她感覺就像在夢中行動一樣,在一把椅子上坐下。房間正在失去形狀;天黑了,而且越來越黑,但對此她完全無能為力;她沒辦法提起手來開亮一盞燈。
突然間,她閉著眼睛,感覺到一種向上的潮湧,就像個潛水員從某個更深、更綠的深處升上來。在恐怖或是極度緊張的時候,會有你整個的意識都在等待的時刻,彷彿在等待一個啟示,此時有一縷寧靜會貫穿你的思慮;它就像是一次睡眠,或是一陣超現實的恍惚;在這段暫時的停滯中,你會意識到一種安靜的理性的力量:說起來了,要是她並不真的認識一個叫米麗亞姆的姑娘將會如何?如果她只是在街上被愚蠢地嚇了一跳呢?最後,就像世間萬物一樣,它終究也沒什麼大不了的。因為她丟失給米麗亞姆的不過只是她的身份罷了,而現在她知道她已經再度找到了住在這間房子裡的那個人,那個自己做飯、養了只金絲雀的人,那個她可以信任和信賴的人:h·t·米勒太太。
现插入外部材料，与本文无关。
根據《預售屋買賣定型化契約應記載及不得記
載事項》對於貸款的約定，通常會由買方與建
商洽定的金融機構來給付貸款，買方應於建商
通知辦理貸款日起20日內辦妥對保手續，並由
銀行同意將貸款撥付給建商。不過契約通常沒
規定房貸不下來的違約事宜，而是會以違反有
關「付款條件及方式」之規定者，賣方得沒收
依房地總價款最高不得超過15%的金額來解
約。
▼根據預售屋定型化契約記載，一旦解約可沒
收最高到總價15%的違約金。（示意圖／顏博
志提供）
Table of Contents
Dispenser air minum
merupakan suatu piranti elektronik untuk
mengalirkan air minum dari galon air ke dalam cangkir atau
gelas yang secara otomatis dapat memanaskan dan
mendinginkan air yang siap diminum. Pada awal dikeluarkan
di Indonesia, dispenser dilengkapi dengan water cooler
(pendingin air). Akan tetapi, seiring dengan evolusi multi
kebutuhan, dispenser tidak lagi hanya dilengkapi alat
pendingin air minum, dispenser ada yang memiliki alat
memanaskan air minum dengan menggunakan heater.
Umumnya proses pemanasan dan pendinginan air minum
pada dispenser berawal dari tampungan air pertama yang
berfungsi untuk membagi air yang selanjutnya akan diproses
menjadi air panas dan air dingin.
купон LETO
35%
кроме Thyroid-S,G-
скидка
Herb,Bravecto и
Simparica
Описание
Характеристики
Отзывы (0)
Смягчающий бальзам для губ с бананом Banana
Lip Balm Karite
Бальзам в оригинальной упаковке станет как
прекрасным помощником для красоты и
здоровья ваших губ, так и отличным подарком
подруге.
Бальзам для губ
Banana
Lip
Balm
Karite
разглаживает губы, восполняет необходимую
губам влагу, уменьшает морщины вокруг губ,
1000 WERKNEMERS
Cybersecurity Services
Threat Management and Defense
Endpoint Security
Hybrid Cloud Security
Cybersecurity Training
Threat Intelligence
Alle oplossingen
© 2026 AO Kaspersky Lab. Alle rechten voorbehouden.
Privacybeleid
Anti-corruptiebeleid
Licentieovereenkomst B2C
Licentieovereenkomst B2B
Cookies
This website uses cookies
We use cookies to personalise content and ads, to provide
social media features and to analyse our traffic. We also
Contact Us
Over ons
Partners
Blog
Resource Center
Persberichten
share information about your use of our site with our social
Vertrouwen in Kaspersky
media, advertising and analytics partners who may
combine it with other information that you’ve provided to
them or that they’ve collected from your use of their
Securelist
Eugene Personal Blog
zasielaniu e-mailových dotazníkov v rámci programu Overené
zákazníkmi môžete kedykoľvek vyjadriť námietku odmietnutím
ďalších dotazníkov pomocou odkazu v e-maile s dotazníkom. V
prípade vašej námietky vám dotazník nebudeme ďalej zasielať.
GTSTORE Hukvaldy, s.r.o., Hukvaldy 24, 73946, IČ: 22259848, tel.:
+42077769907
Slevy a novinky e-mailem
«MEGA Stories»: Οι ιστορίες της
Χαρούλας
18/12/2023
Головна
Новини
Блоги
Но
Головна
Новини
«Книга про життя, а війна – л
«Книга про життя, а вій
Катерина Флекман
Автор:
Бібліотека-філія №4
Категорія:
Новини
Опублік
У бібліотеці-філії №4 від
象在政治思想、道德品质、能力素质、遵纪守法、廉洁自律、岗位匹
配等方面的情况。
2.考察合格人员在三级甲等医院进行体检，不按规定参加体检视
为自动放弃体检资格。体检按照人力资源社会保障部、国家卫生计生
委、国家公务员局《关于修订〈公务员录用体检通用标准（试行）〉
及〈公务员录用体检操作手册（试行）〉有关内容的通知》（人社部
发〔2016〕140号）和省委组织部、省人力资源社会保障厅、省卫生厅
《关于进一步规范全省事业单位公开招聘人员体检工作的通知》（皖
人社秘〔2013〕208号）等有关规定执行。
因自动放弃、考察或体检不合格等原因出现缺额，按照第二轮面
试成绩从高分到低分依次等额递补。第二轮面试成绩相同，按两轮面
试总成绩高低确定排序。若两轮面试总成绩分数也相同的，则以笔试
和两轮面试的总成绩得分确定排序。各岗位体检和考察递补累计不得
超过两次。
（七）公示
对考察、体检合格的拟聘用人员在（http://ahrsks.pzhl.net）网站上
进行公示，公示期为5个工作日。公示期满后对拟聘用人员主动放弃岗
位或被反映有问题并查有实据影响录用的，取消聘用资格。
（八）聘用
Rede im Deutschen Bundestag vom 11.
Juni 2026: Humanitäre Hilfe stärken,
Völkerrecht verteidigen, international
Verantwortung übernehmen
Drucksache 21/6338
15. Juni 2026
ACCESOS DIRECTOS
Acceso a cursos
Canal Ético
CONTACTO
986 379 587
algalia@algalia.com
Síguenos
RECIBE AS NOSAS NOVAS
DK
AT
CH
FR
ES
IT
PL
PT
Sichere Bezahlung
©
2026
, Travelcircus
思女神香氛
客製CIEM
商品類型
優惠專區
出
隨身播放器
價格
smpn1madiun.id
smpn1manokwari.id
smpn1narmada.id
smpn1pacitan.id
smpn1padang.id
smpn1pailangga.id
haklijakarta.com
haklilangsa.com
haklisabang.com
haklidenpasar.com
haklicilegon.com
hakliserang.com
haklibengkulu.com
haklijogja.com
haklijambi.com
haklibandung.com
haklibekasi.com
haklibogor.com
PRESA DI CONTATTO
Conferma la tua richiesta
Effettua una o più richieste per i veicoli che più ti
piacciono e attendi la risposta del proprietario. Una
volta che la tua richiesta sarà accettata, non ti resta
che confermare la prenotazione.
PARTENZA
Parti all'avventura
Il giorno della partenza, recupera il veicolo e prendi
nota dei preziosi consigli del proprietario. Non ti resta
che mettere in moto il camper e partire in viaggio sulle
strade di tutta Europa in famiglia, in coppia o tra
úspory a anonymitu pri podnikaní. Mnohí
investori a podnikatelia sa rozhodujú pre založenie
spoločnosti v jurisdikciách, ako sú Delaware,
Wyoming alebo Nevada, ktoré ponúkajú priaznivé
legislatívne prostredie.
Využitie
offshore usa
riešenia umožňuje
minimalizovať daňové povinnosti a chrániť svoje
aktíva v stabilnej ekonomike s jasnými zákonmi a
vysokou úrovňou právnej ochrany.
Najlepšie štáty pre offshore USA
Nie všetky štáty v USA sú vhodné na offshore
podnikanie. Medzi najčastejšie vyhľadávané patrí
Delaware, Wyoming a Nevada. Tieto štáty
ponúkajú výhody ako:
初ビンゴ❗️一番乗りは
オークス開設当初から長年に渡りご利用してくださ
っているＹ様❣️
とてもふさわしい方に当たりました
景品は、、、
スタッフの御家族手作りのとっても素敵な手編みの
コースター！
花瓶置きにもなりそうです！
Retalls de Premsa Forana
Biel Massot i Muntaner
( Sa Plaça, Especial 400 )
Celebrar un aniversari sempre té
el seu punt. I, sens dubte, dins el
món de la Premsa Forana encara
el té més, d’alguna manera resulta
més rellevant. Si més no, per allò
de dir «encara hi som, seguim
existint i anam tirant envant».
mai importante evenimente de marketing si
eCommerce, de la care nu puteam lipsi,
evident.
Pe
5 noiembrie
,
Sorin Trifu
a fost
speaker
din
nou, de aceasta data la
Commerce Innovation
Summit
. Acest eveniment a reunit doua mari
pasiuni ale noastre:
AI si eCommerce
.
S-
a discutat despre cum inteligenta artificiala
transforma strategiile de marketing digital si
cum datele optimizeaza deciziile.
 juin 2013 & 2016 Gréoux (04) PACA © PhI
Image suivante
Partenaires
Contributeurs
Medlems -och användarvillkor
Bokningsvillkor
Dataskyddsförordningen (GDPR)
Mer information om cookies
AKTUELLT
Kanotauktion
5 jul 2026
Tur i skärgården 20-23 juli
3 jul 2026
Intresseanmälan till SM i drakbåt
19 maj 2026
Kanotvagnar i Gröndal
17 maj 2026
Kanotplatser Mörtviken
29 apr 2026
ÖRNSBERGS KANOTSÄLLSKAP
在滿意的諦聽當中,她意識到了有兩個聲音:五斗櫥的一個抽屜開啟又關上的聲音;她似乎是在動作完成之後很久才聽到的——開和關。然後逐漸地,這種刺耳的聲音被一條絲裙的窸窣聲所代替,而且這種纖柔、微弱的聲音感覺越來越近,強度膨脹得越來越大,直到四周的牆壁都隨著這種振動顫抖起來,整個房間都在這一波窸窣聲中坍塌下來。米勒太太繃緊了身體,睜開眼睛,徑直地呆視著前方。
「哈囉,」米麗亞姆道。
東河(eastriver)為紐約市一條連線上紐約灣和長島海峽的狹窄海峽,有潮汐活動,並將曼哈頓區、布朗克斯區同布魯克林區、皇后區隔開。
正片開始前通常要插播新聞短片,當時二戰應該尚未結束,新聞短片的內容當然離不開戰事。
沙夫特(schrafft’s)曾是美國一家著名的連鎖餐廳及糖果店,除提供一日三餐外尤以其飲品和甜點著稱。
喬利·尼克博克(chollyknickerbocker)是出版於1937—1966年間的《紐約美國人日報》(newyorkjournalamerican)所設之著名閒話專欄主筆的署名,以專門報道和評論紐約上流社會為己任。莫瑞·保羅(maurypaul)是第一任主筆,主政期從1937至1942年,繼任者則為美國著名閒話專欄作家伊格爾·卡西尼(igorcassini)。另,「knickerbocker」本義為「紐約早期荷蘭移民的後代」,後被華盛頓·歐文借用,假稱為自己的作品《尼克博克的紐約史》(knickerbocker’shistoryofnewyork,1809)的作者,後遂成為「紐約人」的綽號。